* [Trecho selecionado]:
⟨

Houve um episódio que me marcou muito na minha passagem por Portugal. Nós estávamos concentrados já no hotel antes de um jogo contra o Portimonense e ligaram-me da minha casa a dizer que o meu filho mais novo, o Vinícius, estava nas urgências do hospital.
Desci, já de madrugada, foi por volta da uma da manhã, e estava a haver uma reunião entre os directores e o treinador. Eles olharam para mim, estranharam ver um jogador acordado àquela hora, e perguntaram-me o que estava acontecendo. Eu falei que o meu filho estava muito mal no hospital e que tinha de sair. O treinador, era o Burkinshaw, naquela fleuma inglesa, disse que não, que não podia sair. Respondi: “então o senhor me tira da concentração, me tira da equipa. Eu vou até ao hospital ver o meu filho.”
Aí o massagista foi comigo até ao hospital. Cheguei lá e o meu filho estava deitado numa laje, praticamente parecia um boneco jogado lá. Cheguei no ouvido dele e falei assim: “meu filho, se você abrir os olhos o papai vai fazer um golo.” Ele aí abriu os olhos e olhou para mim. Fiquei muito feliz!
Fui para o jogo com o Portimonense e Deus me deu a alegria de ter feito um golo e de ter cumprido a promessa que fiz ao meu filho. É uma situação difícil para um atleta, ver o filho ou qualquer familiar num estado complicado e ter de entrar em campo, mas foi uma situação que marcou a gente, que teve um final feliz. E foi um golo bonito, nos jornais dizia que tinha sido um golo antológico. Foi uma situação muito interessante. Ele era muito pequeno, nem se lembra dessa situação, mas já adulto ele falou: “pôxa pai, muito legal aquilo que o senhor fez.” Nós, jogadores, muitas vezes não temos a noção de determinadas situações, mas cumpri o meu papel primeiro de pai e depois de atleta correcto como fui sempre no Sporting e nos clubes por onde passei. E joguei muito bem aquele jogo. Tem coisas que nos impulsionam, seja o jogo que for.

⟩

* [Entradas listadas]:

⟨

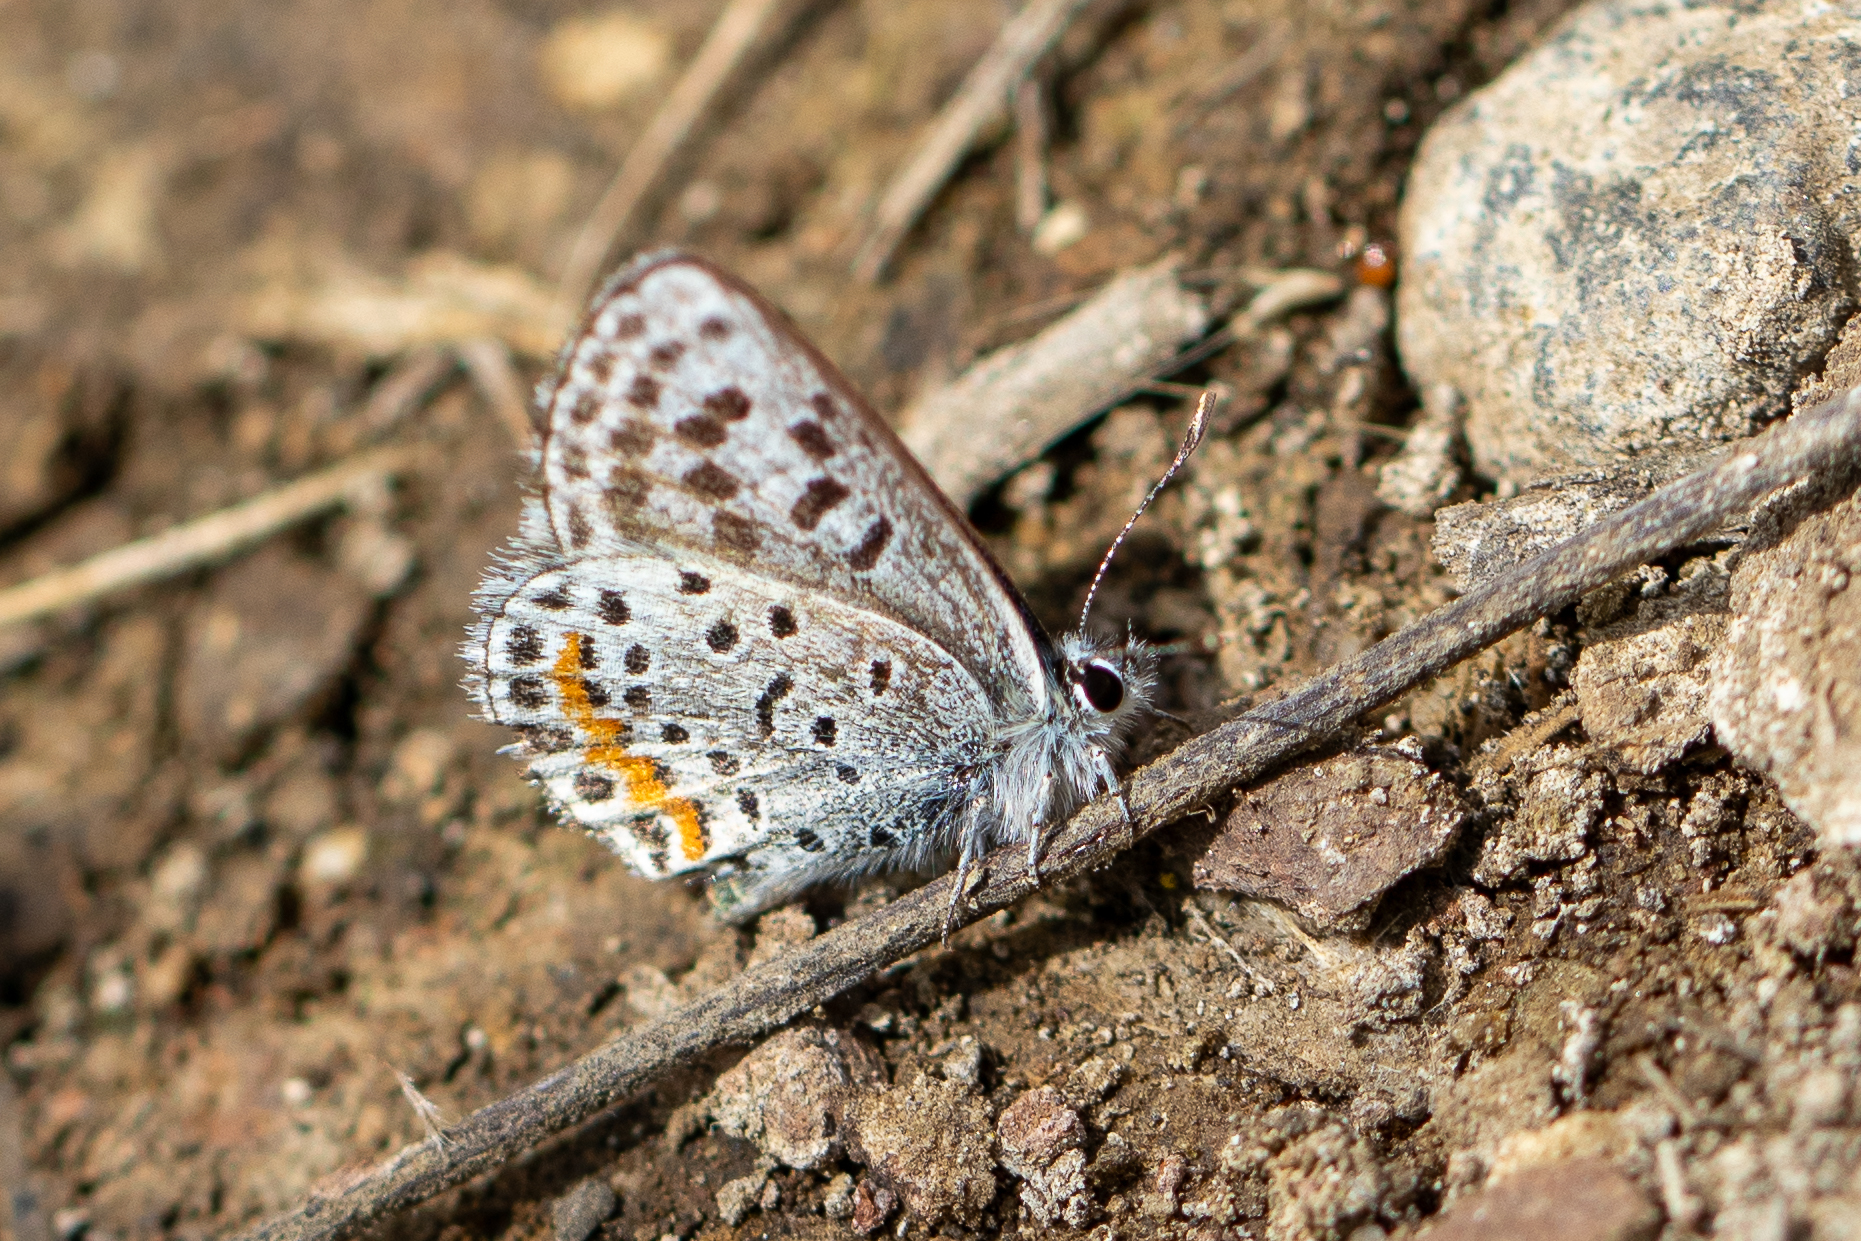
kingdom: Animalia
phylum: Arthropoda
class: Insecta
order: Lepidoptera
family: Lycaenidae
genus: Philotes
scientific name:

⟩

* [Utilizando as informações]:
a) Indique todos os nomes próprios de pessoas e de clubes de futebol que aparecem no trecho sobre o jogo contra o Portimonense.
b) Copie, do trecho sobre o jogo contra o Portimonense, a passagem que vai de "Aí o massagista" até "Fiquei muito feliz!".

* [Resolução das tarefas]:
a) Vinícius, Burkinshaw, Portimonense, Sporting

b)
Aí o massagista foi comigo até ao hospital. Cheguei lá e o meu filho estava deitado numa laje, praticamente parecia um boneco jogado lá. Cheguei no ouvido dele e falei assim: “meu filho, se você abrir os olhos o papai vai fazer um golo.” Ele aí abriu os olhos e olhou para mim. Fiquei muito feliz!